The short interest reversal is the headline this week. Bears have covered aggressively: short interest has fallen 29% over five sessions, retreating from the 20.8 million share peak on May 15 to around 14.3 million shares, or roughly 10.9% of the free float. That is a significant pullback from the 15.3% level flagged in the convergence note published a week ago, and it marks one of the fastest unwinds in the 30-day history. The direction has clearly shifted — but at nearly 11% of float, shorts have not left the building. They have trimmed, not exited.
The borrow market tells the same story of partial relief. Availability has loosened sharply from the near-exhaustion levels described in previous coverage — rising to just under 50% from the 13–14% range that persisted through mid-May, when fewer than one share remained available for every six already borrowed. Cost to borrow has also eased considerably, falling to 2.4% from a peak above 8% in late April and from the 4.5–5.3% range that prevailed earlier this month. Both moves confirm that short-side demand has cooled. The 52-week low on availability was 2.4% — the market came close to fully seizing up. Right now it is looser, but at 50% availability it remains in the tight-to-normal range rather than freely available.

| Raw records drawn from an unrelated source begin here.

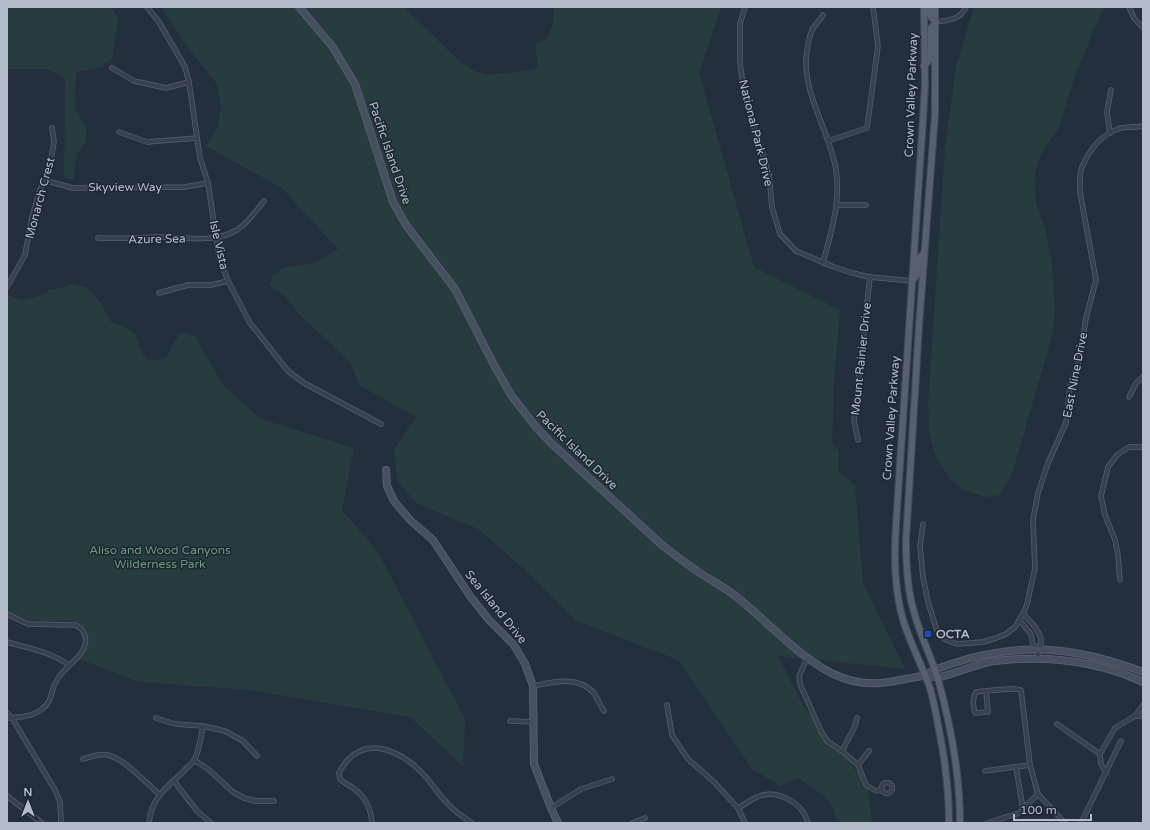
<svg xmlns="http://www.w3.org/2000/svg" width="1150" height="830" viewBox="0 0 1150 830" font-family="'Varela Round',sans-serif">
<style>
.green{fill:#263c3f}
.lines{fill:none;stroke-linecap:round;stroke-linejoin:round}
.street-casing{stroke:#565f6c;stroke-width:5.5}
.secondary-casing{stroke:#565f6c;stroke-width:8}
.primary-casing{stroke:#414a57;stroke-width:8}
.street{stroke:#38414e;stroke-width:4}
.secondary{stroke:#465061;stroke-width:6}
.primary{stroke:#56606e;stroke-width:6}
.transit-dot{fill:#1a4fb4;stroke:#1d2633;stroke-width:1.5}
.labels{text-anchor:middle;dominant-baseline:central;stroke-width:3;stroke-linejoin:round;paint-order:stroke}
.street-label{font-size:12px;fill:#b4bcc9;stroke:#1d2633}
.park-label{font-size:12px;fill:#6b9a76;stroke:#1d2633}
.poi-label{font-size:12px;font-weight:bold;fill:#b4bcc9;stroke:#1d2633;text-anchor:start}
</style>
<rect width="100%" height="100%" fill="#242f3e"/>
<g class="green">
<path d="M7 7H111L118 17 112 59 105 63 103 67 76 72 75 109 86 127V141L77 154 73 181 64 177 65 79 58 74 47 69H7Z"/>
<path d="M161 7H404L455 57 474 71 489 75 533 70 538 66 535 45 547 38 553 24 554 7H721L699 73 754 267 840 310 834 380 832 443 839 451 838 471 855 485 863 583 905 669 778 656 804 707 868 785 872 823H842L836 819 833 807 824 796 798 778 780 786 752 769 678 660 575 620 524 569 478 529 416 503 397 480 394 449 416 417 359 385 351 363 299 314 285 296 270 285 272 276 283 268 317 262 338 249 282 188 206 146 218 126 221 105 217 84 189 49Z"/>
<path d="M974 7H1105L1095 27 1073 82 1059 127 1040 156 1035 174 1036 203 1045 229 1052 261 1055 310 1053 332 1012 474 1000 495 986 497 966 491 950 479 935 455 929 431 928 404 945 147 956 67Z"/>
<path d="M72 284 88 288 100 302 112 323 123 326 135 333 142 353 149 360 165 359 179 334 186 333 195 336 223 385 261 419 354 448 342 510 378 552 465 719 463 766 410 717 251 690 139 682 79 659C86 653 90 645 88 637 87 635 87 630 85 628 75 615 46 624 31 620 23 619 15 615 7 612V295L22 300 44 295 49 290 61 288Z"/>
</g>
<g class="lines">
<defs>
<g id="street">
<path d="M147 7 159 22 185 67 189 82 200 158 208 183 219 257 228 281 250 323 288 371 304 383 381 424"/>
<path d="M745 7 740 24V62L745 99 769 174 772 207 780 234 796 251 834 267 852 273 870 277 912 281"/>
<path d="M1129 7 1134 18 1143 28"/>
<path d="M823 15C820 20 815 25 812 30 808 39 807 49 806 59 805 99 830 132 836 170 841 202 831 232 823 263"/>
<path d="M936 22C949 20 960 20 966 7"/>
<path d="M112 68 134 81 166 88 189 82"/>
<path d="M119 132 147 142 197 138"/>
<path d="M1110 133 1107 112 1111 90"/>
<path d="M828 141 867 128 878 46 873 7"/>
<path d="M44 180 73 188 185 187 208 183"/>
<path d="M837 205H866"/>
<path d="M98 238C118 239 137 238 156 237 183 237 213 244 237 230 248 223 256 211 264 201"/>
<path d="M7 287 25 255 32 217 40 190 50 165 54 142 52 128"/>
<path d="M159 293 173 289 189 285H211L228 281"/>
<path d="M1129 397 1136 383 1143 377"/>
<path d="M858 440 854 421 870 277"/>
<path d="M923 524 920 546 923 577 928 602 937 631 944 639 957 644 983 642 996 638 1006 634 1015 627 1023 614 1027 604 1035 568 1033 520 1038 493 1048 463 1066 423 1070 386 1079 361 1086 318 1096 280 1080 192C1080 184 1079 175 1082 167 1089 151 1101 135 1118 129 1126 126 1135 128 1143 126"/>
<path d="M1120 580 1118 555 1115 540 1105 515 1101 496 1108 467 1117 455 1129 447H1143"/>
<path d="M7 614 28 624 75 625C81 628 83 629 85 636 90 654 65 665 57 680 50 690 54 700 42 709 33 717 18 717 7 718"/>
<path d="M1023 614C1030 621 1042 632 1041 643 1041 647 1040 645 1039 649 1038 651 1038 655 1038 658"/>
<path d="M1019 620 1031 634 1033 644 1038 649"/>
<path d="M7 642C28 648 51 652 69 665"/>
<path d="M807 658 799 676 800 684 821 731 827 741 842 751 858 765 866 785 876 791 882 789"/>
<path d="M533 686C552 682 577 675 593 692 597 697 600 705 604 711"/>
<path d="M986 691 988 712 975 713C973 706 972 698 976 692 985 691 1014 687 1021 690L1030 765 1038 794 1065 823"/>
<path d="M667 705 672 735 688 759 714 782 738 808 745 823"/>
<path d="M7 713 12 718 55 790 60 802 61 823"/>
<path d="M1135 716H1143"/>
<path d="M156 718 175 724 203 726 225 731 243 741 257 756"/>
<path d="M510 721 534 722"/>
<path d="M1057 724 1100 754"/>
<path d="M842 751 855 726 857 718"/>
<path d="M83 759C91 757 99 753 108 755 125 759 146 783 160 795"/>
<path d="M194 760 208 769 233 792 244 798 255 801H274"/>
<path d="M858 765 869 751"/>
<path d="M1016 767 1023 809"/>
<path d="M985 771 1030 765"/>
<path d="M1106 773 1101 764 1100 754 1115 728 1135 716 1143 705"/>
<path d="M174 781 197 811 211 823"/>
<circle cx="887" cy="788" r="5.5"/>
<path d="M7 796 42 823"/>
<path d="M551 808 581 789 612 779"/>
<path d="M738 808C744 805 750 800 757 797 777 788 803 803 808 823"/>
<path d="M149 823C151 798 167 787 184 771 187 767 193 763 195 759 199 750 201 737 203 726"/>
<path d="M372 823C371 809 365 796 353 788 349 785 344 783 340 779L339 773C343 764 351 755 360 751 382 741 410 759 424 775 433 785 439 795 448 804 455 812 463 817 472 823"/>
<path d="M632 823 645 818"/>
<path d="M987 823 1019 813 1038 794"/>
<path d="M1081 823 1121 741"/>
</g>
<g id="secondary">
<path d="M299 7 332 46 355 84 393 202 406 225 455 289 494 365 511 395 536 427 551 443 662 545C675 555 689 566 703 575 714 582 724 587 734 595 769 621 810 672 853 681 877 687 898 680 922 676 928 675 934 678 940 677 956 673 972 666 989 662 999 660 1009 660 1019 659 1062 657 1104 664 1143 682"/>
<path d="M386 470 387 486 394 501 410 520 433 540 470 596 489 620 514 645 525 664 533 686 534 764 551 808 558 823"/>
<path d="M924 675C938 667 952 664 967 659 1030 642 1082 649 1143 672"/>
</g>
<g id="primary">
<path d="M924 7 925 84 923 119 896 524C894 557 894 591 904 623 911 644 921 664 929 685 934 700 936 715 939 730 945 760 949 792 949 823"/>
<path d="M929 7 930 16 936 22"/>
<path d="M935 7V114L919 326 906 540C906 564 907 589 914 612 920 635 931 656 938 679 951 726 960 774 960 823"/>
<path d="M924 66 930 59 931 28 936 22"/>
<path d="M912 281 918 273 919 258 924 253"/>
</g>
</defs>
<use href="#street" class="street-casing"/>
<use href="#secondary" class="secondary-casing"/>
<use href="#primary" class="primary-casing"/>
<use href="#street" class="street"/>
<use href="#secondary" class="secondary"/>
<use href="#primary" class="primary"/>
</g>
<rect class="transit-dot" x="924" y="630" width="8" height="8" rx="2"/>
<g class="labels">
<g class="street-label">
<text transform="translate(911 95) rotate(-88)">Crown Valley Parkway</text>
<text transform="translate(756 133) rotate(76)">National Park Drive</text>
<text transform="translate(390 153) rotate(71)">Pacific Island Drive</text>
<text x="125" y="187">Skyview Way</text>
<text transform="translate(40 198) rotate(-75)">Monarch Crest</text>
<text transform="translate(157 239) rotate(-1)">Azure Sea</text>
<text transform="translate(219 245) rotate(77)">Isle Vista</text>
<text transform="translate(861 359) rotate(-84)">Mount Rainier Drive</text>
<text transform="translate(1075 375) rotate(-79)">East Nine Drive</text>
<text transform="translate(891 418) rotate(-86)">Crown Valley Parkway</text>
<text transform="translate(577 450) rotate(44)">Pacific Island Drive</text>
<text transform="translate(496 607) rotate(51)">Sea Island Drive</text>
</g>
<g class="park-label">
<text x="160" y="550">Aliso and Wood Canyons<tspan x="160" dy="14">Wilderness Park</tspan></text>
</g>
<g class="poi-label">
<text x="936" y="634">OCTA</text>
</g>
</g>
<rect width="1150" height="830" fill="none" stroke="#b4bcc9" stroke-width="16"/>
<g transform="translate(28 802)" stroke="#1d2633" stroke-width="3" paint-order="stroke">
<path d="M0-3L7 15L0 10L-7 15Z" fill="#b4bcc9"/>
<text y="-6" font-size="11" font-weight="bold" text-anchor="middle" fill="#b4bcc9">N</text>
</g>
<path d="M1014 814v6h77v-6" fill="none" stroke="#b4bcc9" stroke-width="2"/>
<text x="1020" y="814" font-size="12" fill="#b4bcc9" stroke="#1d2633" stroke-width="3" paint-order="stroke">100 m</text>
</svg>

Options positioning has shifted too, and the direction reinforces the calmer lending picture. The put/call ratio has eased to 0.28 — right in line with its 20-day average of 0.28 and well below the 0.43 annual peak hit on May 15. The z-score is essentially flat, meaning options traders are no longer pressing for downside protection at the elevated pace seen during peak short accumulation. The contrast with the convergence report published May 20 — when all three signals were firing simultaneously — is clear: the three-way alarm has gone quiet, replaced by a more neutral read.
The short score confirms the easing but deserves context. It has declined steadily from 67.2 on May 15 to 60.5 today, the lowest reading in the ten-day window. Yet at a short-score rank in the 6th percentile of the universe, POET still carries one of the most concentrated short-side footprints in the market. Fewer than 6% of stocks are more heavily positioned on the short side by this composite measure. The retreat is real; the score is still extreme.

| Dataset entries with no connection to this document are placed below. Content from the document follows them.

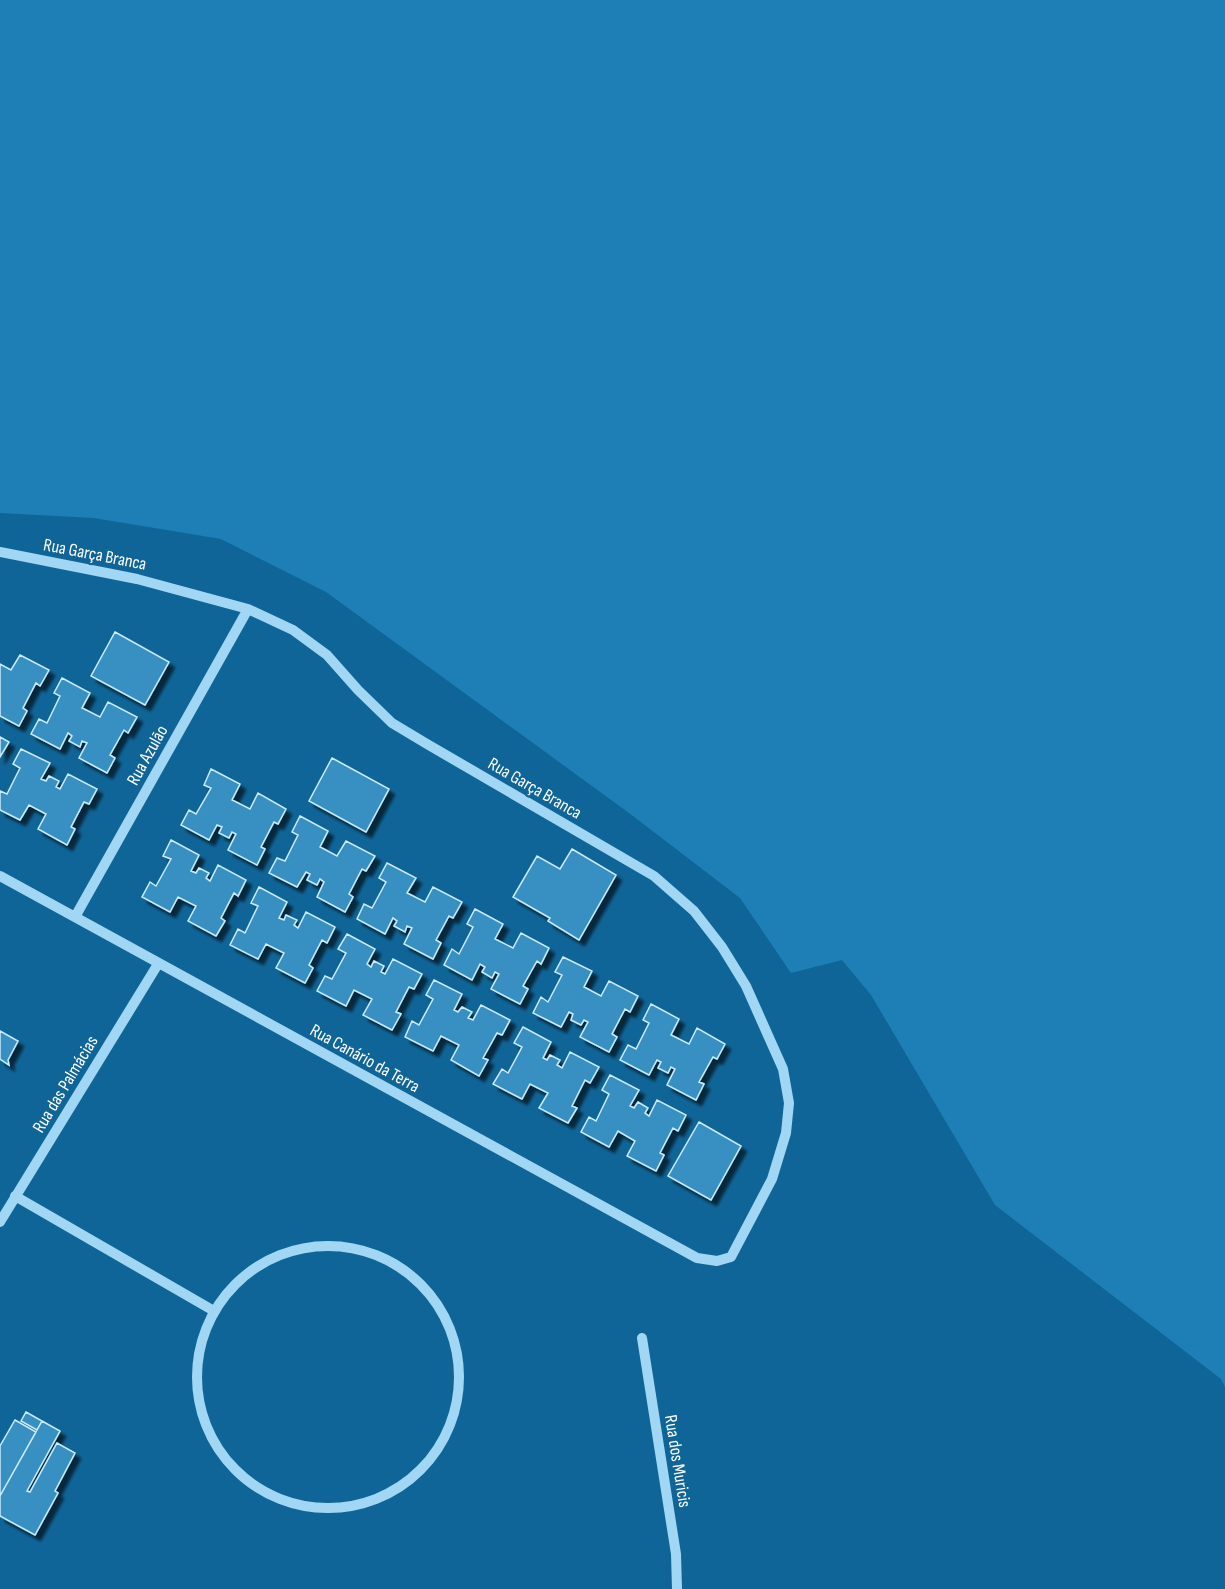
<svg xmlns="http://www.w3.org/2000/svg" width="1225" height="1589" viewBox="0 0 1225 1589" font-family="'Sofia Sans Condensed',sans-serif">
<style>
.green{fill:#1e7fb6}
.building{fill:#388fc1;stroke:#c9ebfe;stroke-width:1.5;filter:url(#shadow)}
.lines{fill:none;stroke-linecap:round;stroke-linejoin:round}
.minor{stroke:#a1d7f4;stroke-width:10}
.labels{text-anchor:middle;stroke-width:4.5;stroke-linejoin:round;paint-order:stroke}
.street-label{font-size:18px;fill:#fff;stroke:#106598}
</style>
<defs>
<filter id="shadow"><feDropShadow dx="5.5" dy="5.5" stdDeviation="1.5" flood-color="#0009"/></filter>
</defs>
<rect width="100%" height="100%" fill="#106598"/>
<!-- green -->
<path class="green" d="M0 0H1225V1387L1221 1379 995 1205 871 995 842 960 791 973 740 898 629 813 326 592 221 539 94 518 0 513Z"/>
<!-- building -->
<path class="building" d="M115 632 169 662 145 705 91 676Z
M20 655 49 670 40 686 36 683 23 708 27 711 19 726 0 716V664L11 670Z
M62 678 90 693 82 708 100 717 108 702 137 717 128 733 124 730 110 755 115 758 107 773 79 758 87 743 82 741 80 747 69 741 72 736 68 733 60 749 31 734 39 719 47 723 60 696 54 693Z
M0 737 9 742 0 757Z
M21 749 50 763 41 779 46 781 49 776 59 781 56 787 60 789 68 774 97 789 89 804 84 802 71 827 75 829 67 845 38 829 46 814 29 805 20 820 0 810V791L7 794 20 768 13 764Z
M332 758 389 789 366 832 309 801Z
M211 769 240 784 232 800 250 809 258 793 286 809 278 824 274 822 261 847 265 849 257 865 228 850 236 834 232 832 229 838 219 833 222 827 217 825 209 840 181 825 189 810 196 814 211 788 204 785Z
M300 816 328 831 320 847 337 856 346 841 375 856 366 871 362 869 349 894 353 897 345 912 317 897 324 882 320 879 317 885 307 880 310 874 306 872 297 887 269 873 277 858 285 861 298 835 292 832Z
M171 840 199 855 191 871 196 873 199 868 209 873 206 878 210 881 218 865 246 880 238 896 234 893 221 918 225 921 216 936 188 921 196 906 178 897 170 912 142 897 150 882 156 886 171 859 163 856Z
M572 849 616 875 579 940 548 921 550 918 513 897 537 856 560 869Z
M387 863 416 878 407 893 425 902 433 887 462 902 453 918 449 916 436 940 441 943 433 959 404 944 412 928 407 926 405 932 394 926 397 921 393 918 385 934 357 919 364 904 372 908 386 882 379 878Z
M259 887 287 902 279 918 284 920 286 915 297 920 294 925 298 928 306 912 335 927 327 943 322 940 309 965 313 968 305 983 276 968 284 953 266 944 258 959 230 945 238 929 245 933 258 906 251 903Z
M475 909 503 924 495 939 513 948 521 933 549 948 541 964 537 961 523 986 528 989 520 1004 491 989 499 974 495 972 492 978 482 972 485 967 480 964 472 980 444 965 452 949 459 954 473 927 467 924Z
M347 934 375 949 367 964 371 967 374 961 384 966 381 972 385 974 393 959 422 974 414 989 409 987 396 1012 401 1014 392 1030 363 1015 372 999 354 990 346 1006 317 991 325 976 332 979 346 953 338 949Z
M563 957 592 971 584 987 601 996 609 981 638 996 630 1012 625 1009 612 1034 617 1037 609 1052 580 1037 588 1022 584 1020 581 1025 571 1020 573 1014 569 1012 561 1027 533 1013 541 997 548 1002 562 975 555 972Z
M434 980 462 994 454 1010 458 1012 462 1007 472 1012 468 1018 473 1020 481 1005 510 1020 502 1035 497 1033 483 1058 488 1060 479 1076 451 1060 459 1045 441 1036 433 1051 405 1037 412 1021 419 1025 433 999 426 995Z
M651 1004 679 1019 671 1035 689 1044 697 1028 725 1044 717 1059 713 1057 699 1082 704 1084 696 1100 667 1085 675 1069 671 1067 668 1073 658 1068 661 1062 657 1060 649 1075 620 1060 628 1045 636 1049 649 1023 643 1020Z
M523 1027 551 1042 543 1058 547 1060 550 1055 560 1060 557 1065 562 1068 570 1052 599 1067 590 1083 585 1080 572 1106 577 1108 568 1123 539 1108 548 1093 530 1084 522 1099 493 1084 502 1069 508 1073 522 1047 514 1043Z
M0 1031 18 1041 8 1060 9 1065 0 1059Z
M610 1075 639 1090 630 1106 634 1108 638 1102 648 1108 645 1113 649 1116 657 1100 686 1115 678 1131 673 1128 660 1153 664 1155 656 1171 627 1156 635 1141 618 1131 609 1147 581 1132 589 1117 596 1121 609 1094 602 1090Z
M699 1122 741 1146 711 1200 668 1176Z
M26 1412 42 1421 37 1430 21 1421Z
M15 1420 36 1432 0 1496V1446Z
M42 1421 60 1431 27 1491 30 1492 57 1443 75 1453 55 1491 58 1493 35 1535 0 1516V1496Z"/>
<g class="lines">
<!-- minor -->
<path class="minor" d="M0 552 137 579 248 609 293 630 327 655 358 690 392 723 427 744 654 876 694 911 722 947 746 986 783 1069 789 1103 786 1133 772 1179 731 1257 717 1261 697 1258 0 876
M75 917 248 609
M15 1196 214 1311
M0 1222 158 964
M197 1377a131 131 0 1 1 262 0a131 131 0 1 1-262 0Z
M642 1338 676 1554 677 1589"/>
</g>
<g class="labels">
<!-- street labels -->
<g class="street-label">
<text transform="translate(95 554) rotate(11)" y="6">Rua Garça Branca</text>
<text transform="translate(147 755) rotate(-61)" y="6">Rua Azulão</text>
<text transform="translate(535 788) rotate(30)" y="6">Rua Garça Branca</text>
<text transform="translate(365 1058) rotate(29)" y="6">Rua Canário da Terra</text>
<text transform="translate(65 1084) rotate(-59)" y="6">Rua das Palmácias</text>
<text transform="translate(678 1461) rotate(81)" y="6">Rua dos Muricis</text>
</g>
</g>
</svg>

The insider picture adds a cautionary note. Controller Kevin Barnes sold around 135,600 shares across three transactions on May 20 — the same session the stock was trading near $14.22–$14.69 — generating roughly $1.75 million in proceeds. That cluster of sales came at the recent high-water mark for the price, about 10% above Tuesday's close. The broader 90-day insider net is also negative at approximately $2.15 million sold. No purchases appear in the recent history.
Peers in the semiconductor space had a sharply different week. SMTC and WOLF both gained more than 23% over five sessions, while PENG and HIMX rose 20% and 18% respectively. POET's 2% weekly gain sits at the bottom of the peer group — divergence that is notable given the high correlation readings (57–62%) these names carry against POET. Sector tailwinds were clearly not the driver of this week's price action for POET specifically.
The next earnings event is scheduled for August 12. Between now and then, the key variable to track is whether short covering continues at the current pace or stabilises around the 10–11% float level — and whether the borrow market's brief loosening holds or tightens again if the price recovers toward last week's highs.